*** RECORDS TO USE Section Begins ***

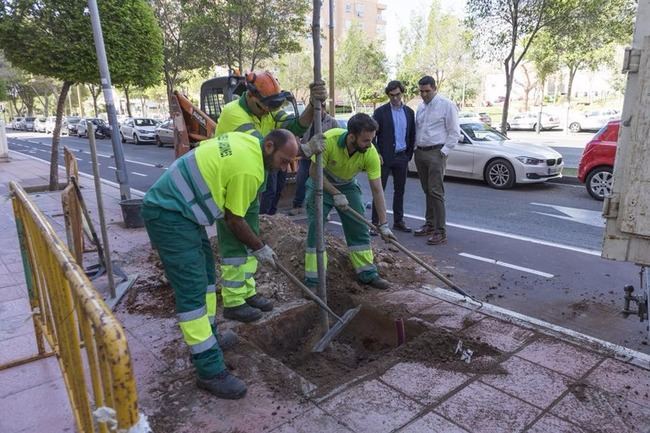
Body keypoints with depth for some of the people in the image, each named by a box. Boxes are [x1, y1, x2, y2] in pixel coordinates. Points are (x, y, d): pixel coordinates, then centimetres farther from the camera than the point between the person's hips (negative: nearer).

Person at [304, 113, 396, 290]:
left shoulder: (370, 153, -26)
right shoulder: (329, 139, -34)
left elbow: (377, 189, -22)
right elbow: (314, 171, -23)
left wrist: (383, 224, -22)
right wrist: (336, 194, -28)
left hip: (348, 185, 3)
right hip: (322, 183, -3)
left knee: (359, 228, 1)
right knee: (315, 228, -10)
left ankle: (367, 273, 15)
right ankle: (313, 280, -2)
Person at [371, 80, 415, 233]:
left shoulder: (409, 112, 9)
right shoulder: (380, 112, -3)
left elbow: (412, 135, 12)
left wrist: (408, 155, 5)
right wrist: (377, 154, -11)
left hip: (402, 157, 4)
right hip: (385, 157, -4)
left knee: (399, 191, 10)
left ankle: (398, 221, 20)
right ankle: (375, 222, 5)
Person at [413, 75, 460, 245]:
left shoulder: (446, 105, -6)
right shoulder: (421, 106, 13)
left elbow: (454, 132, -7)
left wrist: (443, 152, -12)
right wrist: (415, 148, 10)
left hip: (436, 153, -7)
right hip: (420, 153, 7)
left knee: (436, 192, -11)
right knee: (427, 191, 13)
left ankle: (440, 231, -8)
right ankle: (430, 224, 23)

*** RECORDS TO USE Section Ends ***

_HOW TO COMPLETE THIS TASK_: Please repeat each line from the one with "left hip: (348, 185, 3)" through the last line of the data above, and add nothing.

_OUTPUT FOR THIS TASK_:
left hip: (348, 185, 3)
right hip: (322, 183, -3)
left knee: (359, 228, 1)
right knee: (315, 228, -10)
left ankle: (367, 273, 15)
right ankle: (313, 280, -2)
Person at [371, 80, 415, 233]:
left shoulder: (409, 112, 9)
right shoulder: (380, 112, -3)
left elbow: (412, 135, 12)
left wrist: (408, 155, 5)
right wrist: (377, 154, -11)
left hip: (402, 157, 4)
right hip: (385, 157, -4)
left knee: (399, 191, 10)
left ankle: (398, 221, 20)
right ankle: (375, 222, 5)
Person at [413, 75, 460, 245]:
left shoulder: (446, 105, -6)
right shoulder: (421, 106, 13)
left elbow: (454, 132, -7)
left wrist: (443, 152, -12)
right wrist: (415, 148, 10)
left hip: (436, 153, -7)
right hip: (420, 153, 7)
left knee: (436, 192, -11)
right knee: (427, 191, 13)
left ankle: (440, 231, -8)
right ankle: (430, 224, 23)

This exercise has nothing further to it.